→ Problem details
All entries are to be transcribed verbatim, but images are not carried over.

(Dataset records)
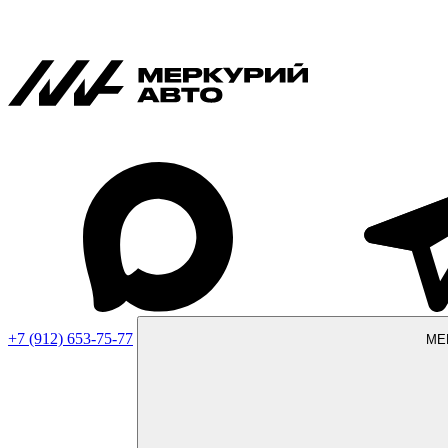
+7 (912) 653-75-77
МЕ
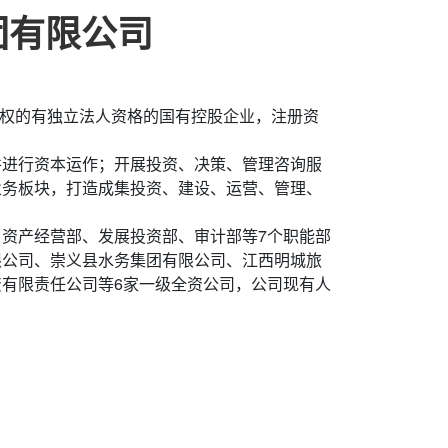
团有限公司
授权的有独立法人资格的国有控股企业，注册资
并进行资本运作；开展投资、决策、管理咨询服
业务板块，打造成集投资、建设、运营、管理、
资产经营部、发展投资部、审计部等7个职能部
限公司、崇义县水务集团有限公司、江西明城旅
有限责任公司等6家一级全资公司，公司现有人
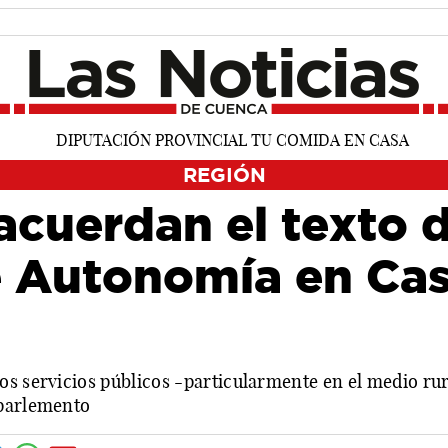
REGIÓN
acuerdan el texto 
 Autonomía en Cast
os servicios públicos -particularmente en el medio rur
 parlemento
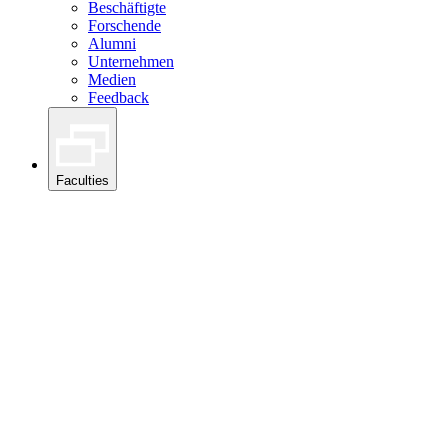
Beschäftigte
Forschende
Alumni
Unternehmen
Medien
Feedback
Faculties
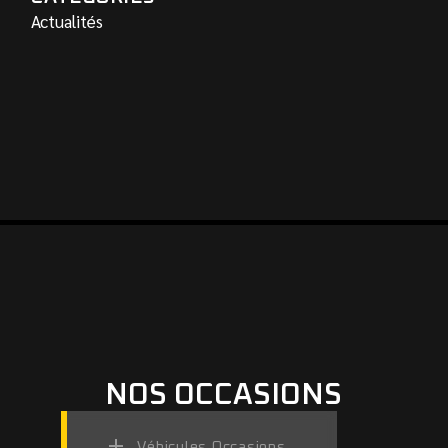
Actualités
NOS OCCASIONS
Véhicules Occasions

→ Solution to this exercise
+7 (912) 653-75-77
МЕ
团有限公司
授权的有独立法人资格的国有控股企业，注册资
并进行资本运作；开展投资、决策、管理咨询服
业务板块，打造成集投资、建设、运营、管理、
资产经营部、发展投资部、审计部等7个职能部
限公司、崇义县水务集团有限公司、江西明城旅
有限责任公司等6家一级全资公司，公司现有人
REGIÓN
acuerdan el texto 
 Autonomía en Cast
os servicios públicos -particularmente en el medio rur
 parlemento
Beschäftigte
Forschende
Alumni
Unternehmen
Medien
Feedback
Faculties
Actualités
NOS OCCASIONS
Véhicules Occasions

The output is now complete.